▸ **ABOUT THIS TASK**
Leaving out the pictures, please retype each record exactly.
Start of EXTRACTED RECORDS
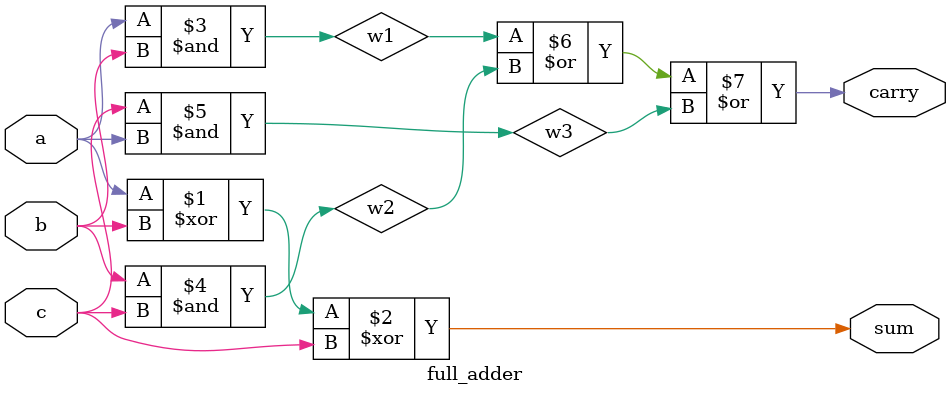
<source format=v>
module full_adder ( a ,b ,c ,sum ,carry );
	output sum ;
	output carry ;

	input a ;
	input b ;
	input c ;
   
	wire w1,w2,w3;
	
	xor o1(sum, a, b, c);  //toplam
	
	and o2(w1,a,b);     // (a&b) | (b&c) | (c&a)
	and o3(w2,b,c);		
	and o4(w3,c,a);
	or o5(carry,w1,w2,w3); // elde
	
endmodule
</source>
End of EXTRACTED RECORDS
▸ **RESULT OF THE TASK**
<source format=v>
module full_adder ( a ,b ,c ,sum ,carry );
	output sum ;
	output carry ;

	input a ;
	input b ;
	input c ;
   
	wire w1,w2,w3;
	
	xor o1(sum, a, b, c);  //toplam
	
	and o2(w1,a,b);     // (a&b) | (b&c) | (c&a)
	and o3(w2,b,c);		
	and o4(w3,c,a);
	or o5(carry,w1,w2,w3); // elde
	
endmodule
</source>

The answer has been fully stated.